What you need to do: Without the images, output every record exactly as it appears.

*** Opening Provided data ***

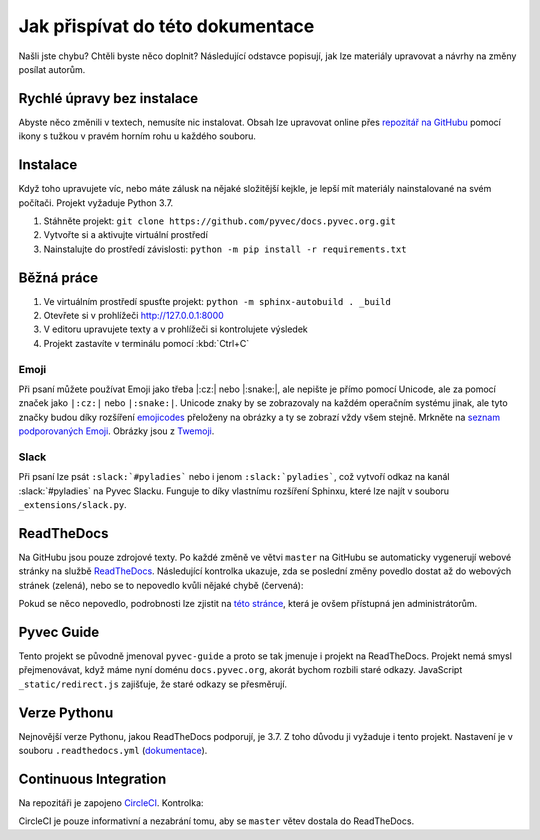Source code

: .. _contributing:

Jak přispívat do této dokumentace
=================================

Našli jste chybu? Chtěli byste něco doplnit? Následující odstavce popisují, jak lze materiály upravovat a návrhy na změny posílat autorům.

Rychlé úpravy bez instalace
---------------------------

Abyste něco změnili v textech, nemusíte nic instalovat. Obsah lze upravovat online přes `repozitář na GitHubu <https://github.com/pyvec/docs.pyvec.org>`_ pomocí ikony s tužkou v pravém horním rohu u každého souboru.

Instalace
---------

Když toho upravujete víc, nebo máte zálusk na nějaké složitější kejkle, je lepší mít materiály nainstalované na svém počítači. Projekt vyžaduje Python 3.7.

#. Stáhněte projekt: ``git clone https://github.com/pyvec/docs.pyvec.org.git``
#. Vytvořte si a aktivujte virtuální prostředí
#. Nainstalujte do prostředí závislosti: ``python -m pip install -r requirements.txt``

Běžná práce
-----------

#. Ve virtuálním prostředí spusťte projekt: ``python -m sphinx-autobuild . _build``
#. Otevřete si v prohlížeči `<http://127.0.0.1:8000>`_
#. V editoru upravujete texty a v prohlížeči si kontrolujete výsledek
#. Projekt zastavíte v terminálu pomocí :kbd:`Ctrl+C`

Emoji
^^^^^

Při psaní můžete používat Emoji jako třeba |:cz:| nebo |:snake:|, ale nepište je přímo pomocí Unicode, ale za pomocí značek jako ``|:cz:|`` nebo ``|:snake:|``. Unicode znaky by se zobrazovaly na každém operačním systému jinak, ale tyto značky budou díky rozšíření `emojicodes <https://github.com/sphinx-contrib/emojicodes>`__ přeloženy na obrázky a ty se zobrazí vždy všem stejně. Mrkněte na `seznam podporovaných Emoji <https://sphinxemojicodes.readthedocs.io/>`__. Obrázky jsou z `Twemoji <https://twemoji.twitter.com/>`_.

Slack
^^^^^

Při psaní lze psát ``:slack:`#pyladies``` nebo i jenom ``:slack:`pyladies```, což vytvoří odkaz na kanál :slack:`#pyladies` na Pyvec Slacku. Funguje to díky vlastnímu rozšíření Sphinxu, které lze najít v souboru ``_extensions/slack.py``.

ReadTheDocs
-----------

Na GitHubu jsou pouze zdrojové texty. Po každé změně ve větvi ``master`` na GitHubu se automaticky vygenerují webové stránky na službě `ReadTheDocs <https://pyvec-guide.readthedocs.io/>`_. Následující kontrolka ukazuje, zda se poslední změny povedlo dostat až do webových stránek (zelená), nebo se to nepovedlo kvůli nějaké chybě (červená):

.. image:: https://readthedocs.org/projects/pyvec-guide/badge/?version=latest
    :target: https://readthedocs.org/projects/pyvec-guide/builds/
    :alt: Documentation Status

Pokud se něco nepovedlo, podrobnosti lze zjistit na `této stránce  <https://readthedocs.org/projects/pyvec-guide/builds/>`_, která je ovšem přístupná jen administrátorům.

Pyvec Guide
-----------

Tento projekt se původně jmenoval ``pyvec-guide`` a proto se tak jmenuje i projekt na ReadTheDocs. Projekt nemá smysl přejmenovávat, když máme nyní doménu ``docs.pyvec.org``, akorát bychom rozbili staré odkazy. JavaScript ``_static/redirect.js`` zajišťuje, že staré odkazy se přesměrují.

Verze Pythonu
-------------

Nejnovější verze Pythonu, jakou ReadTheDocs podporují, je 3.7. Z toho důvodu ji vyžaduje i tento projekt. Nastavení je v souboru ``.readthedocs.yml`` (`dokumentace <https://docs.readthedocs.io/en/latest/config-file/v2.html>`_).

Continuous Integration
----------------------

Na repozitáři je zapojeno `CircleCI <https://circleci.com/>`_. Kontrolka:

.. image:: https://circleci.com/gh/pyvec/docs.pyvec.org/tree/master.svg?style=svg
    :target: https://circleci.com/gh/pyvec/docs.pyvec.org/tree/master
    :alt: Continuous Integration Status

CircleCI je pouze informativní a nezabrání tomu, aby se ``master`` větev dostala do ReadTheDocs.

*** Closing Provided data ***

Task answer:
Source code

: .. _contributing:

Jak přispívat do této dokumentace
=================================

Našli jste chybu? Chtěli byste něco doplnit? Následující odstavce popisují, jak lze materiály upravovat a návrhy na změny posílat autorům.

Rychlé úpravy bez instalace
---------------------------

Abyste něco změnili v textech, nemusíte nic instalovat. Obsah lze upravovat online přes `repozitář na GitHubu <https://github.com/pyvec/docs.pyvec.org>`_ pomocí ikony s tužkou v pravém horním rohu u každého souboru.

Instalace
---------

Když toho upravujete víc, nebo máte zálusk na nějaké složitější kejkle, je lepší mít materiály nainstalované na svém počítači. Projekt vyžaduje Python 3.7.

#. Stáhněte projekt: ``git clone https://github.com/pyvec/docs.pyvec.org.git``
#. Vytvořte si a aktivujte virtuální prostředí
#. Nainstalujte do prostředí závislosti: ``python -m pip install -r requirements.txt``

Běžná práce
-----------

#. Ve virtuálním prostředí spusťte projekt: ``python -m sphinx-autobuild . _build``
#. Otevřete si v prohlížeči `<http://127.0.0.1:8000>`_
#. V editoru upravujete texty a v prohlížeči si kontrolujete výsledek
#. Projekt zastavíte v terminálu pomocí :kbd:`Ctrl+C`

Emoji
^^^^^

Při psaní můžete používat Emoji jako třeba |:cz:| nebo |:snake:|, ale nepište je přímo pomocí Unicode, ale za pomocí značek jako ``|:cz:|`` nebo ``|:snake:|``. Unicode znaky by se zobrazovaly na každém operačním systému jinak, ale tyto značky budou díky rozšíření `emojicodes <https://github.com/sphinx-contrib/emojicodes>`__ přeloženy na obrázky a ty se zobrazí vždy všem stejně. Mrkněte na `seznam podporovaných Emoji <https://sphinxemojicodes.readthedocs.io/>`__. Obrázky jsou z `Twemoji <https://twemoji.twitter.com/>`_.

Slack
^^^^^

Při psaní lze psát ``:slack:`#pyladies``` nebo i jenom ``:slack:`pyladies```, což vytvoří odkaz na kanál :slack:`#pyladies` na Pyvec Slacku. Funguje to díky vlastnímu rozšíření Sphinxu, které lze najít v souboru ``_extensions/slack.py``.

ReadTheDocs
-----------

Na GitHubu jsou pouze zdrojové texty. Po každé změně ve větvi ``master`` na GitHubu se automaticky vygenerují webové stránky na službě `ReadTheDocs <https://pyvec-guide.readthedocs.io/>`_. Následující kontrolka ukazuje, zda se poslední změny povedlo dostat až do webových stránek (zelená), nebo se to nepovedlo kvůli nějaké chybě (červená):

.. image:: https://readthedocs.org/projects/pyvec-guide/badge/?version=latest
    :target: https://readthedocs.org/projects/pyvec-guide/builds/
    :alt: Documentation Status

Pokud se něco nepovedlo, podrobnosti lze zjistit na `této stránce  <https://readthedocs.org/projects/pyvec-guide/builds/>`_, která je ovšem přístupná jen administrátorům.

Pyvec Guide
-----------

Tento projekt se původně jmenoval ``pyvec-guide`` a proto se tak jmenuje i projekt na ReadTheDocs. Projekt nemá smysl přejmenovávat, když máme nyní doménu ``docs.pyvec.org``, akorát bychom rozbili staré odkazy. JavaScript ``_static/redirect.js`` zajišťuje, že staré odkazy se přesměrují.

Verze Pythonu
-------------

Nejnovější verze Pythonu, jakou ReadTheDocs podporují, je 3.7. Z toho důvodu ji vyžaduje i tento projekt. Nastavení je v souboru ``.readthedocs.yml`` (`dokumentace <https://docs.readthedocs.io/en/latest/config-file/v2.html>`_).

Continuous Integration
----------------------

Na repozitáři je zapojeno `CircleCI <https://circleci.com/>`_. Kontrolka:

.. image:: https://circleci.com/gh/pyvec/docs.pyvec.org/tree/master.svg?style=svg
    :target: https://circleci.com/gh/pyvec/docs.pyvec.org/tree/master
    :alt: Continuous Integration Status

CircleCI je pouze informativní a nezabrání tomu, aby se ``master`` větev dostala do ReadTheDocs.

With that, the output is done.